Given that LC is a common first presenting symptom of C-PLGD, the data have the potential to provide significant support to ophthalmologists and other clinical eye healthcare providers who currently have very limited information and guidance for care of these patients.
For example, if patients experience LC, there is currently no data available to assess the likelihood that they will develop lesions in other systems – including ones that could be life-threatening – what surveillance methods should be utilized and when, how frequently each person should be monitored, or how long they should receive treatment.
While an ophthalmologist may be able to provide some symptom relief for LC, they may not be able to predict what other specialists the patient will need to see.
The HISTORY study could support the development of consistent and effective standards of care for patients with C-PLGD, including those who present with LC.
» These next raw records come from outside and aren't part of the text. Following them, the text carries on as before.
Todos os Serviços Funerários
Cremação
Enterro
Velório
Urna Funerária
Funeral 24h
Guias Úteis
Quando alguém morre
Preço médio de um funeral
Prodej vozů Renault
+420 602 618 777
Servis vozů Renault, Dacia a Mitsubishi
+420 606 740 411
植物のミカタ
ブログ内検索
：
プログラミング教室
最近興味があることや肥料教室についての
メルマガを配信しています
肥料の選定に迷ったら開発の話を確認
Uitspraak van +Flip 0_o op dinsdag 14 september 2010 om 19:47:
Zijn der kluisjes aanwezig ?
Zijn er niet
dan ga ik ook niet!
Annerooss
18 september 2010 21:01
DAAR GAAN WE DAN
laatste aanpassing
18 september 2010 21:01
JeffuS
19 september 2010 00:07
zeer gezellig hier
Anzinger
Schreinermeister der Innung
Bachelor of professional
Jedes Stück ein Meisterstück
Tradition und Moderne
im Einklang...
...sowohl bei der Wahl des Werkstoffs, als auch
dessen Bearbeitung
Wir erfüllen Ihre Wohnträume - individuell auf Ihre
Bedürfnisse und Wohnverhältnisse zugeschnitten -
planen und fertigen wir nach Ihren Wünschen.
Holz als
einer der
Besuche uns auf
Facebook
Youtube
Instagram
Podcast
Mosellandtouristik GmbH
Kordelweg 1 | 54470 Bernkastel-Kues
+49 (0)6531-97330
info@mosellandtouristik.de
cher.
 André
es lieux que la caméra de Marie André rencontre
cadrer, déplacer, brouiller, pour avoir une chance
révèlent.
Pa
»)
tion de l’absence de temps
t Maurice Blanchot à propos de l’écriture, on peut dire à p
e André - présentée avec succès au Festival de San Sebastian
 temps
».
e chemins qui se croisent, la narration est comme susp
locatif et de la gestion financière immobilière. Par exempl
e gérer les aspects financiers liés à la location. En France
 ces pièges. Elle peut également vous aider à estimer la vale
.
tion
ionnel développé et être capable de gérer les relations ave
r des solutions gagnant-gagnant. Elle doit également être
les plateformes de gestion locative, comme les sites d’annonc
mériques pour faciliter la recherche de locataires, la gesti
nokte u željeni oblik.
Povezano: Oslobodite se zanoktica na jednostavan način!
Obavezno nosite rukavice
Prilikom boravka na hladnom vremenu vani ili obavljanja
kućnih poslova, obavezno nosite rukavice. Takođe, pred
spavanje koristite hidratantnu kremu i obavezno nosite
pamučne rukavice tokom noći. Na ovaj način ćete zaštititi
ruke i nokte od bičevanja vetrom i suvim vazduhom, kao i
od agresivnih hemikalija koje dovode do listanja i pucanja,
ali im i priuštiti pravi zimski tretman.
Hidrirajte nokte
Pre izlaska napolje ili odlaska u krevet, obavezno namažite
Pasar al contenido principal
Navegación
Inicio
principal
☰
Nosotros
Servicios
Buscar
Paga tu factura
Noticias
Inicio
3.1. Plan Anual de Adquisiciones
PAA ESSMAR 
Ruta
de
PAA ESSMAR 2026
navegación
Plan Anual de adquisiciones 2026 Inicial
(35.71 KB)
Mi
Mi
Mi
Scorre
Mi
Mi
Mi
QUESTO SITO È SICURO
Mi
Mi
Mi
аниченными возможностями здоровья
Currently, there is no approved therapy for C-PLGD so medications are prescribed off-label, providing inconsistent and less than optimal outcomes.
The HISTORY project aims to collect data in a way that allows for the development and confirmation of disease severity categories, more accurate prediction of the disease’s course, effective identification of specific surveillance needs in subpopulations and the creation of treatment algorithms, more comprehensive recommendations, and best practices to guide disease management.
The HISTORY project also has the potential to help form the foundation for future clinical research through the development of a biorepository and the use of advanced coagulation testing. Researchers can potentially use information collected during the study to evaluate the use of locally performed tests as diagnostic tools.
The development of a disease-specific screening test would allow for assistance in diagnosis and prediction of disease course, facilitating earlier intervention and establishment of a more accurate prevalence rate.
Currently, the diagnosis of C-PLGD is confirmed through analysis of blood plasminogen activity and antigen levels. These tests are not universally available and may not be standardized. Mutation analysis provides further confirmation but also is not always available.
Clinical research in ultra-rare diseases, as exemplified by C-PLGD, is challenged by both patient identification, phenotypic heterogeneity, and ultimately recruitment. The small populations of affected individuals involved in trials make generalizing data difficult.
The data collected and analyzed during this study may assist in identifying patients for future clinical trial eligibility.
While there are currently no approved specific and efficacious treatments available, researchers are exploring the use of a plasminogen concentrate derived and isolated from the blood of healthy donors to treat C-PLGD. The investigational therapy is currently under review by the FDA.
Plasminogen is a key zymogen that plays a fundamental role as the precursor of plasmin, the main enzyme involved in the lysis of blood clots and clearance of fibrin; thus, plasminogen plays a central role in the maintenance of mucous membranes, wound healing, cell migration, tissue remodeling, angiogenesis, and embryogenesis.
One of the most important goals of the HISTORY project is to increase awareness of C-PLGD among ophthalmologists and other medical specialists who may play a central role in patient care. Providing ophthalmologists with new levels of quantif iable information and insight into C-PLGD has the potential to improve time to diagnosis and the ability to advance patients to appropriate care.